AIDEY: The GT5 does the preamp, distortion and effects thing, and that's split off into two Mesa/Boogie power amps; one to drive the wedge and one to drive the rear cabinets, which are both ElectroVoice-loaded 1x12 Mesa cabs. That's switched by a Kitty Hawk loop switching device, so we can keep adding all sorts of things. There's also now a brand-new Boogie Formula preamp which we're incorporating bit by bit, which is really good. The preamp is run from the send and returns from the GT5, rather than the other way around. This was down to experience really, because I'd built a loom with so many ways in it, so rather than build a whole new loom, we thought we'd just try it - and it worked! But the purists would be horrified!
The silver volume pedal controls the level of the Boogie wedge coming back at you, and the two switches to the right of that can be allocated to do all sorts of things with the GT5.
The only other thing in there really is the Ebtech Hum Eliminator. They're great because you can spend hours and hours chasing hums in systems like this, so this is the lazy way out. It's passive and you just plug in and out of it and it works like an isolation device. That's about it, it's quite simple really.
BRUCE: Angelo, what was the last thing you learned and what are you practising at the moment?
ANGELO: I'm not practising at the moment because I play every day for two hours at the gigs. I keep these sections within certain songs where I don't know what I'm going to do.
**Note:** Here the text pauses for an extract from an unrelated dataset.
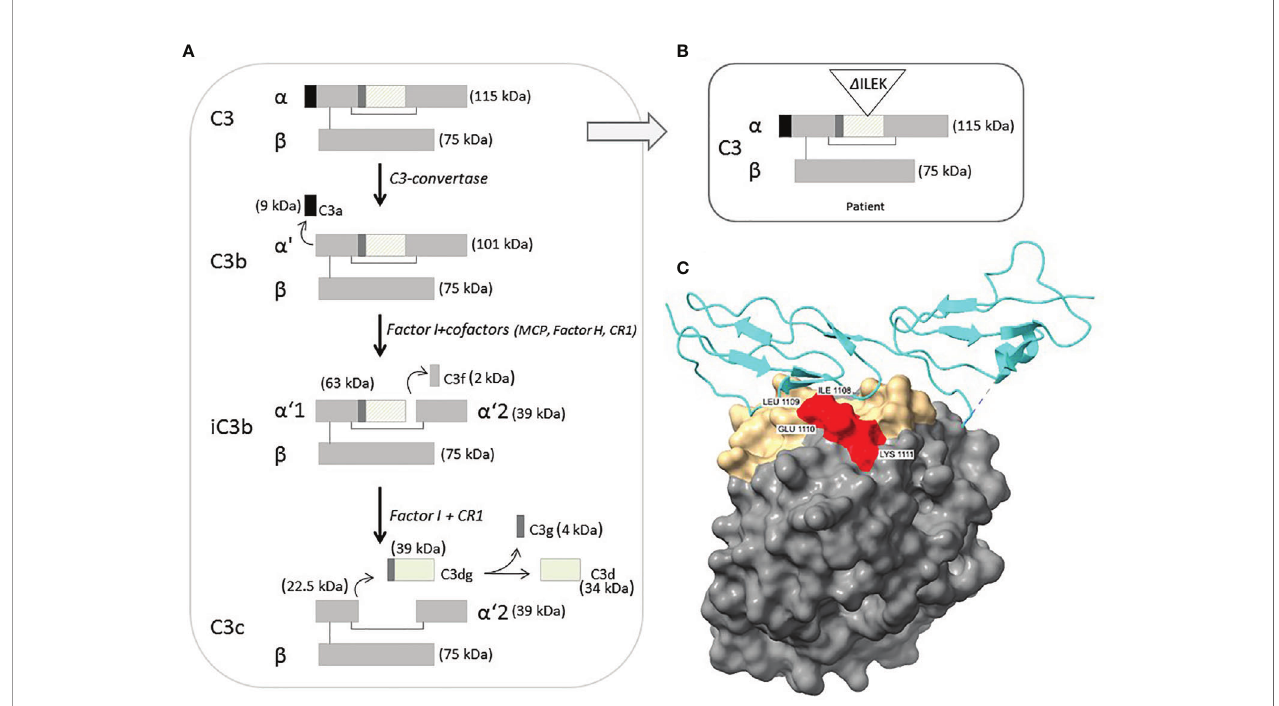
FIGURE 2 | (A) Schematicrepresentation of intact C3 structure, processing and regulation.The diagonal-line fi lledrectanglerepresents the TEDofC3. (B) Schematic representation of the position offour-residue deleted sequence ( D ILEK)within the TED domainofthe patient ’ s C3 alpha chain. (C) Modelling of the C3b (TED domain)-Factor H complex (from PDB 3OXU) (19),using the UCSF ChimeraX tool. C3b isshownin solvent-excluded molecular surface representation,and FactorH (P08603) incyan ribbons. All C3b interfacial aminoacidsare colored gold, whilethe p.1008-1111 (ILEK)mutant region iscolored red. As clearly demonstrated,amino acids ILEK are an integral part ofthe C3b-Factor H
I try to keep these bits as open as possible to try things out - sometimes you do something and everyone turns round and goes 'where did that come from'!
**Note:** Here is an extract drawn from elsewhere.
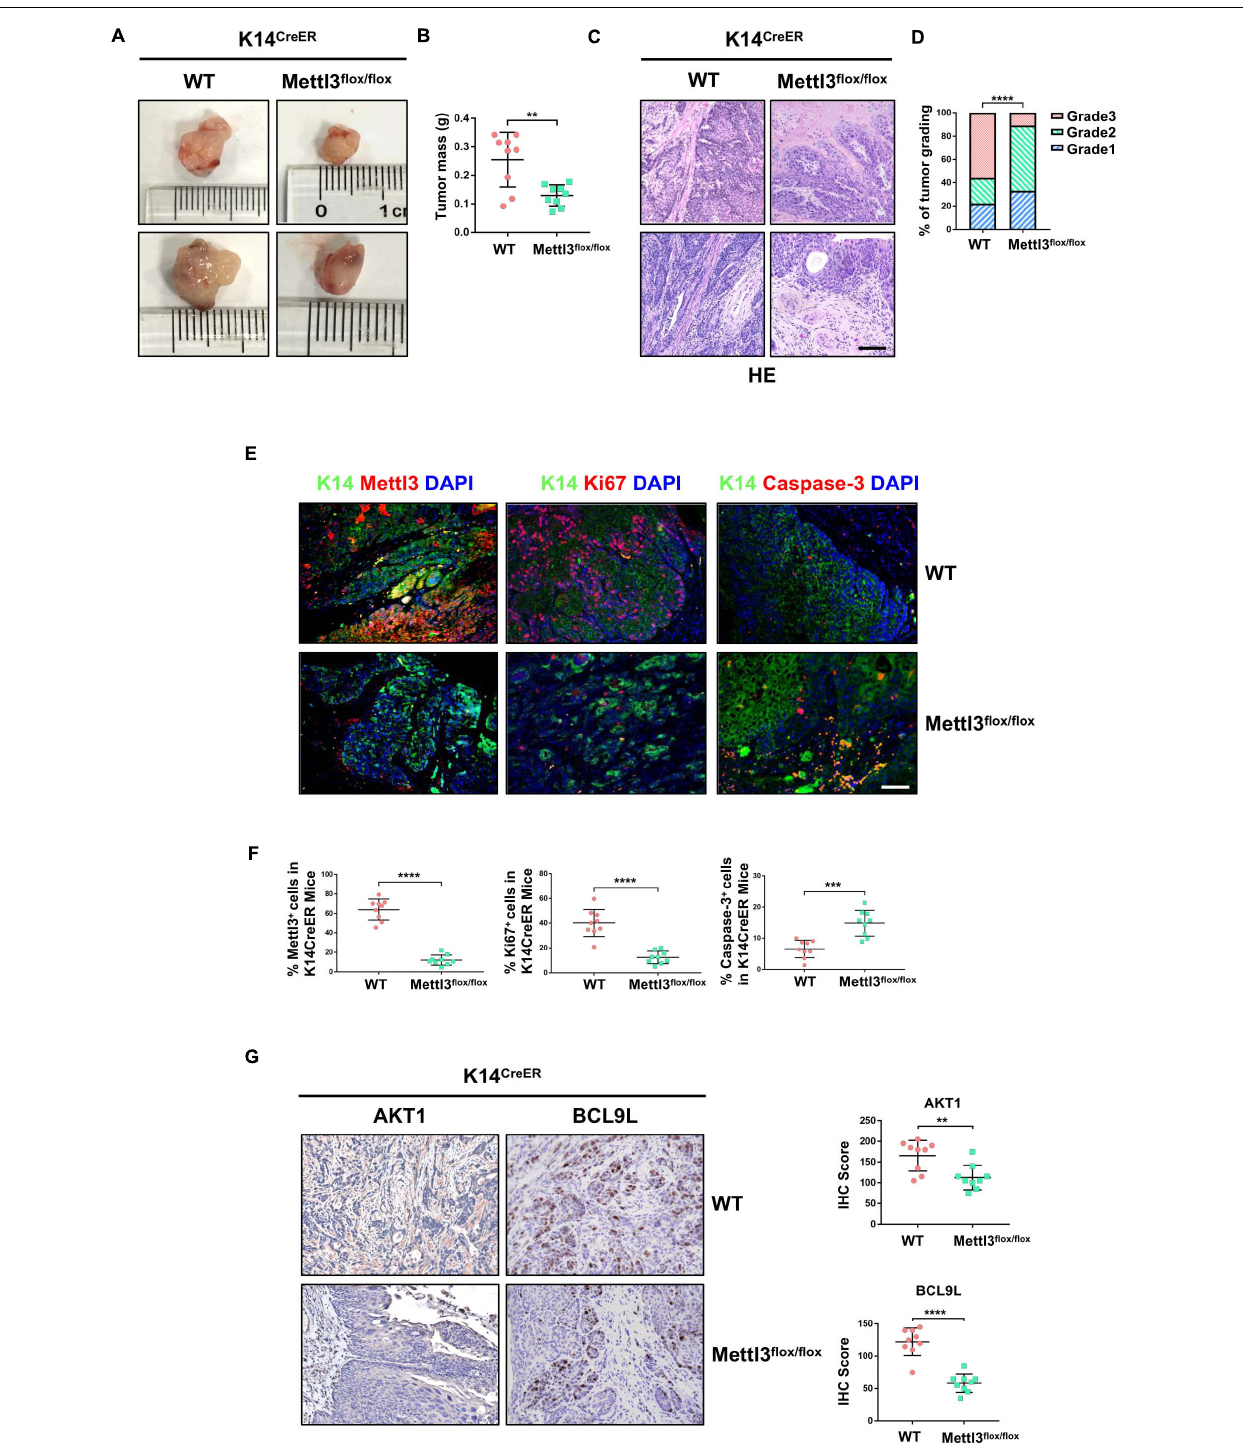
FIGURE 2 | Deletion of Mettl3 in K14 + cells displays reduced tumorigenicity, cell proliferation, and survival. (A) Representative images of bladder cancer (BCa) lesions from K14 CreER , Mettl3 wt / wt or K14 CreER , Mettl3 flox / flox mice. (B) The bladder weight was calculated in wild-type and Mettl3 flox / flox mice, respectively. (C) Representative H&E staining images of BCa section in wild-type and Mettl3 flox / flox mice show the histological atypia. Scale bars, 50 µ m. Scale bar, 100 µ m. (D) Assessment of malignancy in wild-type and Mettl3 flox / flox mice by tumor grading. (E) Immunofluorescent staining was used to evaluate the expression of K14, Mettl3 (left), Ki67 (middle), and Caspase-3 (right). 4 (cid:48) ,6-Diamidino-2-phenylindole (DAPI) staining was used to mark nucleus. Scale bar, 100 µ m. (F) Calculation of Mettl3 (left), Ki67 (middle), and Caspase-3 (right) positive cells in wild-type and K14 CreER , Mettl3 flox / flox mice. (G) Immunostaining and IHC score of AKT1 and BCL9L in K14CreER wild type and K14CreER KO mice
BRUCE: When it comes to modern players, do you have any favourites?
ANGELO: No. Truthfully I hate players like Satriani because it's meaningless to me. I can play pretty fast myself, not as fast as him, but I can do it and it's just meaningless. When you're learning - especially in your early years - technique is really important. But once you've got your technique, it's what you do with it that becomes important. It's all about becoming a good musician, like Graham Coxon from Blur or Joey Santiago from the Pixies for example.
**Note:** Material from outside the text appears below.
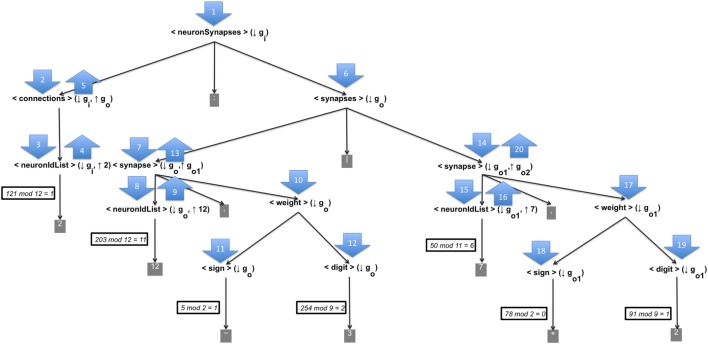
Example of a derivation tree by the CGE’s mapping process. For the input numeric string [121, 203, 5, 254, 50, 78, 91, 17, 31] the CGE’s mapping procees generates the word 2:12, −3|7, +2.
Keith Richards is a god; a man who can play one chord and make it sound genius. Also the old jazzers Charlie Christian's amazing, andWes Montgomery of course...
The thing about Satriani is that while there's a lot of crap, there must be some really good tunes there as well, but I can't be bothered with the fight to find them. I'd rather listen to Richard Thompson and know damn well that eight out of ten tunes are going to be gems.

BRUCE: Any nightmare stories?
ANGELO: The first time I picked up a PRS was in Switzerland, and Baba - the Swiss importer - wanted Swiss francs rather than pounds. So the tour manager gave me some money to change into francs, and I didn't want to walk to the bank with £2,000 by myself so I took Winston and Horace Andy with me. We got there, I handed it over, but it just wasn't coming back. Horace was in the bank with me and Winston was outside having a fag, when these security guards appeared from nowhere and started to clear everyone out of the bank. After a while we were the only people left and the money still hadn't been changed. So I asked if I could have my money back but the bank manager came over and started asking me where the money had come from. Then the front doors opened and six armed police came in and started to question us about the money, asking us where our passports were and who we were. By now I was freaking out because they had my money, I was surrounded by six armed police and Horace was being held down by two other guys. It turns out that they thought that there was a great big drug deal going on. Eventually it took the tour manager to turn up with our passports and about half an hour of negotiation to calm them down
BRUCE: Any words of advice for young up-and-coming players?
ANGELO: Don't give up. You'll get a million knock-backs, especially in the music industry because it fluctuates all the time. One minute you've got loads of money, the next you can't land a job for a year. So just don't give up.